## Assignment
How many lines in the data below contain the string "category"? Reply with the number alone.

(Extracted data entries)

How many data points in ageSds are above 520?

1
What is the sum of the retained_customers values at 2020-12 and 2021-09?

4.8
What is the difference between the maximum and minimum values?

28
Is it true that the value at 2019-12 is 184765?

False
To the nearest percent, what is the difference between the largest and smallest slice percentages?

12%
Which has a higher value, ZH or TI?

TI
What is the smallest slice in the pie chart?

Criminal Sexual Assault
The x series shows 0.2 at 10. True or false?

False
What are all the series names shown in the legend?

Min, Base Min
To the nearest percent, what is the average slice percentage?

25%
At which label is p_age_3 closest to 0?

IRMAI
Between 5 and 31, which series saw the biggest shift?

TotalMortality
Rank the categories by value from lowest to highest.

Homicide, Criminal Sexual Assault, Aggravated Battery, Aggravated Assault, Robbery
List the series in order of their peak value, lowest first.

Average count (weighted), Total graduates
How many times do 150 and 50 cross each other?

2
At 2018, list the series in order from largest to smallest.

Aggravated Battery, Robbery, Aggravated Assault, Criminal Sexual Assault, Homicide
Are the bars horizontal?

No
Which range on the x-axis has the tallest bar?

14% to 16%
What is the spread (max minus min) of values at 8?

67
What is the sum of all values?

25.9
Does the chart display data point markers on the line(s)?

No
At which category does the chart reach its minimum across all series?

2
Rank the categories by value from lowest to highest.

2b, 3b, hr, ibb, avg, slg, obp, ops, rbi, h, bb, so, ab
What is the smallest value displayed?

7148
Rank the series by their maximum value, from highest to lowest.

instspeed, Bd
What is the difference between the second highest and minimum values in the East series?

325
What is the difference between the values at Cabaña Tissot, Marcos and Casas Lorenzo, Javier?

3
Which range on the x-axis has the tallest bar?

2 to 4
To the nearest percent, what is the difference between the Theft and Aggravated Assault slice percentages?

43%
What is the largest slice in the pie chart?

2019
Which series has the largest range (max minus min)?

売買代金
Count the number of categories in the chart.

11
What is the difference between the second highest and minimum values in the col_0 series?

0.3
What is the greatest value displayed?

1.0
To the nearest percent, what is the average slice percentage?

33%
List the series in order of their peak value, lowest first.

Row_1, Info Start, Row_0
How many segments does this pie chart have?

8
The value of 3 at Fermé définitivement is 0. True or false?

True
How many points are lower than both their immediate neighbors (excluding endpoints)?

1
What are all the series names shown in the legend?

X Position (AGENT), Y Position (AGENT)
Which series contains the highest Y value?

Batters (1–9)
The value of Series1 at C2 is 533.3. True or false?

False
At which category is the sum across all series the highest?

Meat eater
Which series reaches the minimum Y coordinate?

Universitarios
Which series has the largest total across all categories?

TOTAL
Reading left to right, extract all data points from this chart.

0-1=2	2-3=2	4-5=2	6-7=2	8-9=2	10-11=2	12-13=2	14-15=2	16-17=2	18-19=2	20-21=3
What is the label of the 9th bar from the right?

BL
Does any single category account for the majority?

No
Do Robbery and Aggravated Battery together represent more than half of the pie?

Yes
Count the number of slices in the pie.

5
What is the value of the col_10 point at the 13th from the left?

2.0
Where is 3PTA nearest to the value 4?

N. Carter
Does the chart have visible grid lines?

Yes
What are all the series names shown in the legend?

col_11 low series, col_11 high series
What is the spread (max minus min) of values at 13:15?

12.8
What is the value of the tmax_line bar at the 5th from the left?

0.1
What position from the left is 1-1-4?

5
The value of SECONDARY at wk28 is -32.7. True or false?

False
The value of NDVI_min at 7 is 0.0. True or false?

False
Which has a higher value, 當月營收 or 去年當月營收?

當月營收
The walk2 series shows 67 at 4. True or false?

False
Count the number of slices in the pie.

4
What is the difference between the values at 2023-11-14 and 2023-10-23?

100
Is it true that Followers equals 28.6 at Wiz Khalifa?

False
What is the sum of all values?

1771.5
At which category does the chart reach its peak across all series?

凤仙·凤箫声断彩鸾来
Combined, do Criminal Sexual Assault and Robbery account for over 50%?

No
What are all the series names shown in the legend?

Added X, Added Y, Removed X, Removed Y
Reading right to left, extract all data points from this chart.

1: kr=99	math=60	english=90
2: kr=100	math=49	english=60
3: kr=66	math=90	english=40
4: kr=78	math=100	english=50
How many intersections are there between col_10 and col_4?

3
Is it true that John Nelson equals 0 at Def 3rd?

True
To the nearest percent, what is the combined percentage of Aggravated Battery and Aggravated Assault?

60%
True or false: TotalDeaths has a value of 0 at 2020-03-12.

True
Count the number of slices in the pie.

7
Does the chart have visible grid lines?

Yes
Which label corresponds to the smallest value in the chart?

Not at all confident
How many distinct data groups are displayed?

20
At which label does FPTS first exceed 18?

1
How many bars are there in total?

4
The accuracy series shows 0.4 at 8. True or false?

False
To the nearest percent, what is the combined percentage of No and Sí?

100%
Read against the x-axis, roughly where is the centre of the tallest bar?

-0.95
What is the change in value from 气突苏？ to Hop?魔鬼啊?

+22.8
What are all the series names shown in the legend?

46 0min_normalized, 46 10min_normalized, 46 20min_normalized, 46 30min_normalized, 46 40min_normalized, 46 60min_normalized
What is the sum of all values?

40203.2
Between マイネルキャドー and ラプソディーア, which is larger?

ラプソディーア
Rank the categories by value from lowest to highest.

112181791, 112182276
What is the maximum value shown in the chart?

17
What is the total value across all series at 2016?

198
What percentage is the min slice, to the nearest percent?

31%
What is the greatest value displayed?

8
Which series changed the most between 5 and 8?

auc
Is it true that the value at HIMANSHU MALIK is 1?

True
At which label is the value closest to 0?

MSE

## Response
4